Şeker kamışı şekerinin üretimi, işleme ve taşıma maliyetleri pancar şekerine göre daha ucuzdur. Şeker pancarı, iklim şartlarına daha iyi uyum sağlayabilir ve geniş bir coğrafi alanda yetiştirilebilir. Şeker kamışı ise sıcak ve nemli iklimlerde daha iyi yetiştirilebilir. Bu sebeple verimliliği ve maliyeti yetiştirme şartları ve işleme maliyetleri gibi faktörlere bağlı olarak değişebilir. Bu durumlar dikkate alındığında zaten ülkemiz için uygun olan şeker pancarı üretimidir. Bütün bunları dikkate alarak bizim pancar şekerinin kalite üstünlüğünü iyi izah etmemiz lazımdır.

Başka bir misal olarak Karadeniz veya Türk somonu olarak tescillenmiş balığımız verebikiriz. Norveç somonu ile gıda değeri olarak aynı seviyededir. Hatta mineral muhtevası Karadeniz somonunun daha yüksektir. Omega 3 yağ asitleri bakımından çevre ve besleme şartlarına, mevsime bağlı olarak Türk somonun daha üstün olduğuna dair analizler de vardır. Fiyat olarak Türk somonu çok daha ucuzdur. Fakat sadece reklamı daha iyi olduğu için pahalı olan Norveç somonu tercih edilebilmektedir.

Alternatif mahsuller: İç ve dış pazardaki talebi çok iyi takip etmek lazım gelir. Pazar ve tüketici talebine göre alternatif yetiştiricilik modelleri ve mahsuller üzerinde çiftçiyi yönlendirmek gerekir.

Reklam ve tanıtma: Ülkemizin Zirai mahsul ve mamullerini ülkelerin talepleri ve tüketici isteklerini de dikkate alarak tanıtmak takdim etmek lazımdır.
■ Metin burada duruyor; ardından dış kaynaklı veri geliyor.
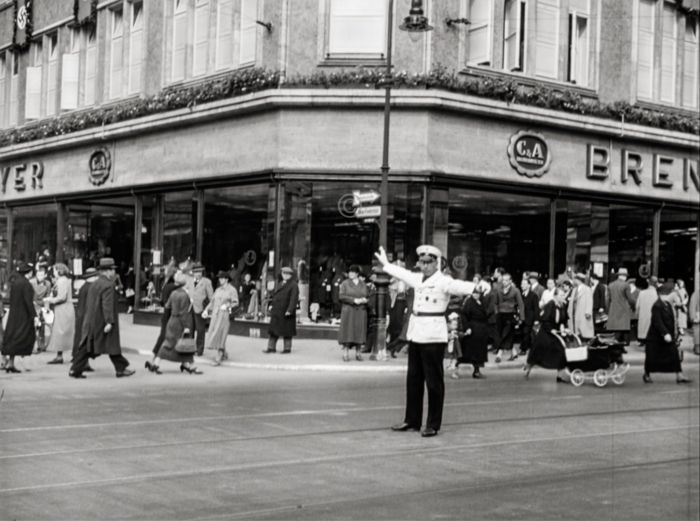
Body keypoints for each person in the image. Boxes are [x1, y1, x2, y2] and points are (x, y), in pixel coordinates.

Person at [376, 244, 475, 438]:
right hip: (416, 332)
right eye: (422, 262)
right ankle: (412, 420)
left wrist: (476, 287)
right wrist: (387, 265)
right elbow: (403, 273)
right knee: (413, 380)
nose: (424, 266)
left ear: (436, 263)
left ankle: (433, 424)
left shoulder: (443, 281)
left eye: (428, 262)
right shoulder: (418, 278)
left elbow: (458, 286)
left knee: (433, 382)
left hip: (433, 334)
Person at [69, 258, 135, 378]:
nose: (114, 272)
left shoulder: (94, 284)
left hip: (92, 319)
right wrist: (109, 321)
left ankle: (76, 369)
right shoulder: (108, 285)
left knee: (91, 345)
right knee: (109, 344)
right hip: (102, 320)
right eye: (113, 270)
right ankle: (120, 368)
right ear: (108, 271)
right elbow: (107, 304)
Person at [145, 272, 201, 374]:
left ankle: (157, 364)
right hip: (180, 323)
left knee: (168, 344)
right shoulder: (184, 295)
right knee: (186, 344)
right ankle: (190, 366)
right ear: (185, 283)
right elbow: (184, 314)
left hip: (172, 321)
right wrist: (187, 326)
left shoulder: (174, 293)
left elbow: (167, 305)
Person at [643, 281, 692, 384]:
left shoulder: (668, 305)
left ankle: (679, 375)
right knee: (651, 358)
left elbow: (672, 320)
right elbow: (657, 321)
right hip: (656, 338)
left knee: (674, 355)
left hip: (667, 337)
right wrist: (665, 333)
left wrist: (674, 333)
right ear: (662, 295)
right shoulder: (657, 306)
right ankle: (647, 374)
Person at [524, 286, 569, 382]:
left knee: (561, 352)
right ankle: (529, 365)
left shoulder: (563, 306)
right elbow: (545, 319)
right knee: (538, 352)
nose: (563, 297)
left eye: (563, 295)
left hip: (557, 333)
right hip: (546, 333)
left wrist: (565, 328)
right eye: (561, 295)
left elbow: (564, 319)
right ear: (555, 296)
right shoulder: (550, 305)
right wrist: (550, 329)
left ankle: (560, 375)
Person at [2, 263, 38, 373]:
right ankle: (12, 363)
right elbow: (28, 302)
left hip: (14, 314)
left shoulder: (15, 283)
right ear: (29, 273)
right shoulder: (26, 284)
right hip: (23, 316)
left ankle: (10, 363)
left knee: (13, 337)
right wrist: (34, 315)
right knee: (23, 338)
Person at [454, 283, 490, 378]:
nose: (476, 295)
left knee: (478, 352)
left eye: (478, 293)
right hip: (473, 329)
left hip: (481, 330)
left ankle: (477, 370)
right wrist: (467, 328)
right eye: (474, 293)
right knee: (468, 352)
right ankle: (456, 369)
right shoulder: (469, 303)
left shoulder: (481, 302)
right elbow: (464, 316)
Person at [43, 263, 75, 365]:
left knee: (61, 332)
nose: (53, 273)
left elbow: (62, 297)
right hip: (64, 309)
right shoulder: (63, 280)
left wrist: (49, 300)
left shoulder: (62, 281)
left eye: (54, 271)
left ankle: (60, 356)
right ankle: (63, 355)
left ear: (59, 271)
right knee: (64, 333)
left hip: (63, 309)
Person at [204, 271, 238, 364]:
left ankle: (219, 355)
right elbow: (212, 302)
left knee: (221, 332)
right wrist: (206, 310)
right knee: (216, 332)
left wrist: (227, 306)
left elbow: (236, 302)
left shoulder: (232, 290)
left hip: (224, 315)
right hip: (215, 315)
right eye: (219, 278)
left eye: (222, 278)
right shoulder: (218, 290)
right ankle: (224, 353)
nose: (220, 280)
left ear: (227, 279)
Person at [337, 265, 369, 362]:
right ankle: (345, 353)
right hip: (349, 310)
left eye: (353, 272)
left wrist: (364, 300)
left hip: (360, 311)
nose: (351, 274)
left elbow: (367, 295)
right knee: (348, 332)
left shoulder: (363, 284)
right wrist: (354, 300)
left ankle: (358, 353)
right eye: (350, 272)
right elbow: (341, 296)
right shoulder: (345, 283)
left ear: (357, 274)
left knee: (359, 332)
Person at [264, 266, 299, 354]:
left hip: (285, 311)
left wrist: (290, 310)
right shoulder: (280, 283)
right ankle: (271, 347)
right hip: (277, 310)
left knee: (287, 331)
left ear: (290, 275)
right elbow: (276, 296)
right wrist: (271, 305)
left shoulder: (293, 285)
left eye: (287, 274)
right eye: (284, 273)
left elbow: (293, 298)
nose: (285, 275)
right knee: (273, 330)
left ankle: (287, 348)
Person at [494, 272, 525, 363]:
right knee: (504, 334)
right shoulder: (498, 290)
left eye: (507, 280)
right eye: (503, 280)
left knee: (505, 334)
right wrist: (496, 312)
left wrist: (521, 317)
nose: (505, 282)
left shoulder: (515, 290)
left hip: (511, 314)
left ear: (510, 281)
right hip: (500, 314)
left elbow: (520, 304)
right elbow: (495, 303)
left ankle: (499, 353)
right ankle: (514, 352)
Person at [73, 268, 97, 370]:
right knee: (84, 340)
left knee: (82, 339)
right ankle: (81, 363)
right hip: (86, 316)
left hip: (81, 315)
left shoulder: (84, 287)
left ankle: (83, 362)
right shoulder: (91, 288)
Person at [151, 266, 177, 356]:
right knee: (167, 336)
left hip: (167, 313)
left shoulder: (166, 285)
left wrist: (160, 301)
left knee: (167, 336)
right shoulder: (173, 286)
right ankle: (156, 356)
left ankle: (186, 363)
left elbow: (164, 301)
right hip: (171, 314)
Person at [606, 267, 636, 345]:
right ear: (625, 276)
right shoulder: (626, 285)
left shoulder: (610, 285)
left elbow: (607, 299)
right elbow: (630, 299)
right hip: (624, 310)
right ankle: (623, 345)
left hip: (613, 310)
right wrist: (634, 306)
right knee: (624, 329)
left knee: (615, 329)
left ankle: (616, 344)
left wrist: (608, 309)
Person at [191, 263, 214, 356]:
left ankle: (199, 350)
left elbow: (211, 297)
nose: (199, 273)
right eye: (196, 272)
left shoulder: (206, 282)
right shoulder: (189, 281)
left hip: (200, 309)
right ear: (193, 272)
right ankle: (190, 348)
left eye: (200, 271)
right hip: (189, 308)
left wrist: (207, 310)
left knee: (200, 330)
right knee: (189, 329)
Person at [30, 265, 52, 353]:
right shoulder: (31, 282)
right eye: (38, 275)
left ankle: (41, 345)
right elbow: (29, 294)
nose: (40, 277)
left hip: (43, 304)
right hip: (33, 304)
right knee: (34, 326)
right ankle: (33, 346)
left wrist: (46, 308)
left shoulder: (48, 284)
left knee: (42, 326)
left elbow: (48, 296)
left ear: (45, 275)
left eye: (42, 275)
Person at [568, 273, 594, 341]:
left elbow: (589, 301)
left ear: (577, 280)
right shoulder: (574, 289)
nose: (573, 281)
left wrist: (588, 312)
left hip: (582, 313)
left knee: (583, 330)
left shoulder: (587, 289)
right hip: (575, 312)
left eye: (574, 279)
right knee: (575, 329)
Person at [519, 278, 540, 355]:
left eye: (524, 284)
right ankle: (527, 347)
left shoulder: (533, 295)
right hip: (522, 318)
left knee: (526, 333)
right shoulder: (521, 295)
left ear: (529, 285)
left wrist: (536, 319)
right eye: (521, 284)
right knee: (523, 333)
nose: (522, 286)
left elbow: (536, 308)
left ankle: (523, 349)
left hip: (530, 318)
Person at [636, 277, 658, 347]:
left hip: (643, 315)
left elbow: (637, 305)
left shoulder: (642, 293)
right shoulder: (656, 293)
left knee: (643, 328)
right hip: (653, 315)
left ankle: (642, 341)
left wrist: (637, 313)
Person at [689, 289, 699, 355]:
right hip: (698, 317)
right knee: (697, 333)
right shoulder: (696, 294)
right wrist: (693, 317)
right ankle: (697, 347)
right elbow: (692, 306)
Kolay ulaşma ve ulaştırma ile alakalı bütün kolaylaştırıcı vasıtalar kullanılmalıdır. Bürokratik kolaylık, sağlıklı nakliye ve ulaştırma tedbirleri, memnuniyet belirleme çalışmaları gibi…

ORMAN YANGINLARI

Türkiye’nin uzaya fırlatılan uydularından Tarım Orman Bakanlığı da kendi faaliyet sahalarında faydalanabilmelidir. Bu hususta bir koordinasyon temin edilmelidir.
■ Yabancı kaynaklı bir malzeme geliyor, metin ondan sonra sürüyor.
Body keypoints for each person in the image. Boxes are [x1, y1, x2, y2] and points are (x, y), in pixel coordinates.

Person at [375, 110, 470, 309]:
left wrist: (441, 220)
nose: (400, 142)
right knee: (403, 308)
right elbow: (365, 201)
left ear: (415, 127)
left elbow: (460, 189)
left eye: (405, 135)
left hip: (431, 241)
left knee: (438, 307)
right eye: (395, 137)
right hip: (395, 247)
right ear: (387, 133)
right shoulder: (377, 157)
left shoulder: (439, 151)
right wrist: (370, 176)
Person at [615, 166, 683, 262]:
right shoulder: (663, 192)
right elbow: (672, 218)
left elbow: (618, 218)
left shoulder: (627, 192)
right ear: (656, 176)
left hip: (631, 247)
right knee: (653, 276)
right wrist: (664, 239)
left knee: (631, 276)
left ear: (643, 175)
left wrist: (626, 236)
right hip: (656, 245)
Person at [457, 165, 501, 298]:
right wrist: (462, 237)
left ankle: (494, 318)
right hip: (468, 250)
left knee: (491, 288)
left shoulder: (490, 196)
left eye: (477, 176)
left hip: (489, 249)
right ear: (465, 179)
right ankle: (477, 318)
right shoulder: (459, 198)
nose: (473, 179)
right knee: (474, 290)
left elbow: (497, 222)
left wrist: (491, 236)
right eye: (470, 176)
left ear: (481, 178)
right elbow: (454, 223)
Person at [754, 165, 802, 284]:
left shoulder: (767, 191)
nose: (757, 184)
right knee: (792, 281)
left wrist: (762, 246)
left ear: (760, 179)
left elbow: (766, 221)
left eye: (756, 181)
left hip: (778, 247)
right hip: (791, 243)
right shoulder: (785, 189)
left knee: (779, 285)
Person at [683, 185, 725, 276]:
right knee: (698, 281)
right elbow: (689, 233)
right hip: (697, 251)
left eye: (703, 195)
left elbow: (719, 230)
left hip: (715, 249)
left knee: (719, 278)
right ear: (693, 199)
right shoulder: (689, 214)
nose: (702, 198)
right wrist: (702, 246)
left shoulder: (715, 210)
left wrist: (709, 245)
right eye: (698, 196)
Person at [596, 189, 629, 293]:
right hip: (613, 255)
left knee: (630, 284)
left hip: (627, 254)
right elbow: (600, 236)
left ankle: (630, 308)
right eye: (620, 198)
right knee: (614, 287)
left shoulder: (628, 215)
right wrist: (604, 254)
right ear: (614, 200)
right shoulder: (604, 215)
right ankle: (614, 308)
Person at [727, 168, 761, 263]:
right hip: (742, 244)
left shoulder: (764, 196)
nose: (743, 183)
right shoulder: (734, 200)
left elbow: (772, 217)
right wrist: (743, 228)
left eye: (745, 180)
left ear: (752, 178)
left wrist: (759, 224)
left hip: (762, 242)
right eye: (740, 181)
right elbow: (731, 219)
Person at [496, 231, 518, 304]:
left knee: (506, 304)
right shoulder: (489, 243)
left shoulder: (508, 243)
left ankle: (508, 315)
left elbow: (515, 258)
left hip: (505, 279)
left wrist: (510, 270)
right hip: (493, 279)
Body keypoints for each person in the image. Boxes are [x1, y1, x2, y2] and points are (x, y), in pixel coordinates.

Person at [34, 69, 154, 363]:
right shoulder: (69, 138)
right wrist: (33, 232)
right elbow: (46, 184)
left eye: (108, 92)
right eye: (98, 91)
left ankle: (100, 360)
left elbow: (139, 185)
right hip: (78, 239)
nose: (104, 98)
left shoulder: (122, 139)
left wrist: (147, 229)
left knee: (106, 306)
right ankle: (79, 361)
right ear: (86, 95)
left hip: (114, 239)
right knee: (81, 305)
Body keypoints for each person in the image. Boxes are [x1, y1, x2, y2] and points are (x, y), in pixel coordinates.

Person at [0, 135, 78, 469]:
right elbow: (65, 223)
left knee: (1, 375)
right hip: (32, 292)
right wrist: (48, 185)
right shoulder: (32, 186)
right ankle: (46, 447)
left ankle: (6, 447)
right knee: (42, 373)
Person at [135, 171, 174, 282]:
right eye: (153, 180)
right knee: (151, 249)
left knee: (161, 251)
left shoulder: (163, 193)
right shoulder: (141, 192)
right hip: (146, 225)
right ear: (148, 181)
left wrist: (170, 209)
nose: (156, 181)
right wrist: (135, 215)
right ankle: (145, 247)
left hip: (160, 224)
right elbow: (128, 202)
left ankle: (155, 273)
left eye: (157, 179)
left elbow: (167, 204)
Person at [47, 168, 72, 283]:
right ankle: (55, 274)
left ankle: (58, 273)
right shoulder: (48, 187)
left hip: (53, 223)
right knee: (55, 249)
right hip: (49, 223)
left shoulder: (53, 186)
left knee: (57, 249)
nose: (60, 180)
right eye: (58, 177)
İhdasına 90’lı yılların sonuna doğru başlanıp, 2001 yılında tamamlanan Tarım Bakanlığı coğrafi bilgi sistemleri, sun’i zeka da kullanılarak geliştirilip, orman yangınlarını takip ve önlemek için kusmi olarak kullanılabilir.

Ormanlarımızda yeterince gözetleme kuleleri kurulmalıdır. Sıkı bir gözetleme şarttır.

Anız yakmayı önlemek için çiftçiden anızdaki atıkların alınması ve atık değerlendirme tesislerine taşınması yoluna gidilmelidir. Bu şekilde hem atıkların yakılması önlenmiş olur ve hem de atıklar zayi edilmemiş olur.

Enerji nakil hatları yenilenmeli ve tamamı yer altına alınmalıdır.

Mesire ve ören yerleri tam kontrollü hale getirilmelidir.

Orman yangınlarına sebebiyet verme ile alakalı müeyyidelerin caydırıcı şekilde tatbik edilmesi gerekir.